Balenciaga’s spectacular revitalisation of its made-to-measure operation has catapulted the house to the leaderboard of the haute couture, exactly where Cristóbal Balenciaga sat for roughly 30 years. And if the house’s ready-to-wear often thumbs its nose at the perfection and precision of Balenciaga’s work – arguably, the whole concept of mass-manufactured clothes bearing the name does that, whether it’s a sweatshirt or a cocktail dress – the couture hews closer to Balenciaga’s vision. Because when we look at silk gazar wedding gowns or embroidered cocktail dresses or tweed suits with the eyes of the 2020s, they look old-school, bourgeois and sedate. But, to the eye of Balenciaga’s contemporaries, his clothes were strikingly modern, visionary. Hence my feeling that Demna’s work translates the self-same ideology – we are looking for something new when we walk into the Balenciaga salons, for something that will thrust couture forwards.

And of course, it always looks new. Last time, the bathrobes of laser-shredded, leather-like fur and the ballgowns with Raggedy-Ann embroidery over tuxedo trousers looked new. This time, it was ferocious carved-out neoprene dresses and suits, Mercedes-manufactured face-visors and handbags-cum-boomboxes by Bang and Olufsen, all pitched forwards on moulded rubber ‘Space’ pumps. Yet what is also interesting, for a fashion geek like me, is tracing all that stuff back, finding a lineage that draws it back to Cristóbal, to the heritage of the house. And there is always one there. Take that neoprene: light-absorbing, intense, those opening looks seemed about absence rather than presence: bold dark silhouettes, that looked as if they had been cut out of the salon of the Avenue Georges V. It was said that in each collection there was a black dress, made by Cristóbal Balenciaga’s own hands, that summarised the shifts of every season. I thought about those dresses, looking at these looks. The crumpled T-shirts, backed with aluminium to defy gravity, were echoes of gazar, a thick silk with the texture of cardboard that Balenciaga used to sculpt into his most extreme silhouettes. Demna here used silk to craft dresses with annular projections – one in red satin, another, in pink, he dubbed “the Shark”, with a projection of fabric spearing out of the spine. And Balenciaga’s love of extravagance for evening – of thick embroideries like matador costumes, of feathers frothed to abstraction, transforming a woman into a quivering porcupine of spikes, was reflected in a dress crated from ‘feathers’ of black silk organza.

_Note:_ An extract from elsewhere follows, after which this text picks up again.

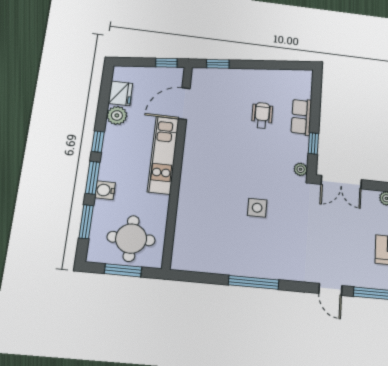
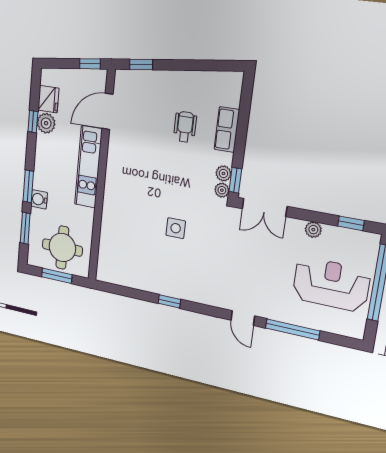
window: (98, 142) -> (33, 122), moved
window: (313, 143) -> (235, 180), moved
plant: (301, 154) -> (223, 173), added
window: (254, 282) -> (169, 301), width x0.46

Hell, even the face shields and speaker bags can throwback to Cristóbal – Demna once told me that his idea for couture was, simply, absolute excellence in every aspect – Bang and Olufsen being the ‘couture’ of sound systems, for instance. Couture today is all about maximising publicity – something antithetical to Balenciaga, who loathed the press to such a degree he banned them from his salons until a month after he had shown his clothes to clients and buyers. But it’s been that way since the 1990s – back then, Giancarlo Giammetti once described the prohibitive cost of creating Valentino’s couture collection as its “advertising budget”. And what models are more excellent for publicity than the likes of Kidman and Kardashian? Perhaps you can’t get more couture than that. It certainly felt new.

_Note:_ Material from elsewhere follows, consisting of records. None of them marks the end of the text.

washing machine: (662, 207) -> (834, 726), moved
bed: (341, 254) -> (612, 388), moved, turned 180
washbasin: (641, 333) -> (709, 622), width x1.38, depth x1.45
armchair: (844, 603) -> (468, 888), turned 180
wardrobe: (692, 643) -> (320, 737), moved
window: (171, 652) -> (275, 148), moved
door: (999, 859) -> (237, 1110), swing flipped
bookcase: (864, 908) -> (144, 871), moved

That is the thing that stuck you, again and again. The modernity of the vision, the razor focus, the absolute belief. If many throw back to the classic, the timeless and the heritage through couture collections – clothes constructed to last forever and hence, perhaps, shrugging off a sense of the here and now in favour of the eternal – Demna’s work feels resolutely of the moment, even prescient of what is coming next. There are room for all kinds in couture – romantics, realists. Demna, like Cristóbal, is a futurist. He’s not so much dressing the world today, as anticipating how it will dress tomorrow.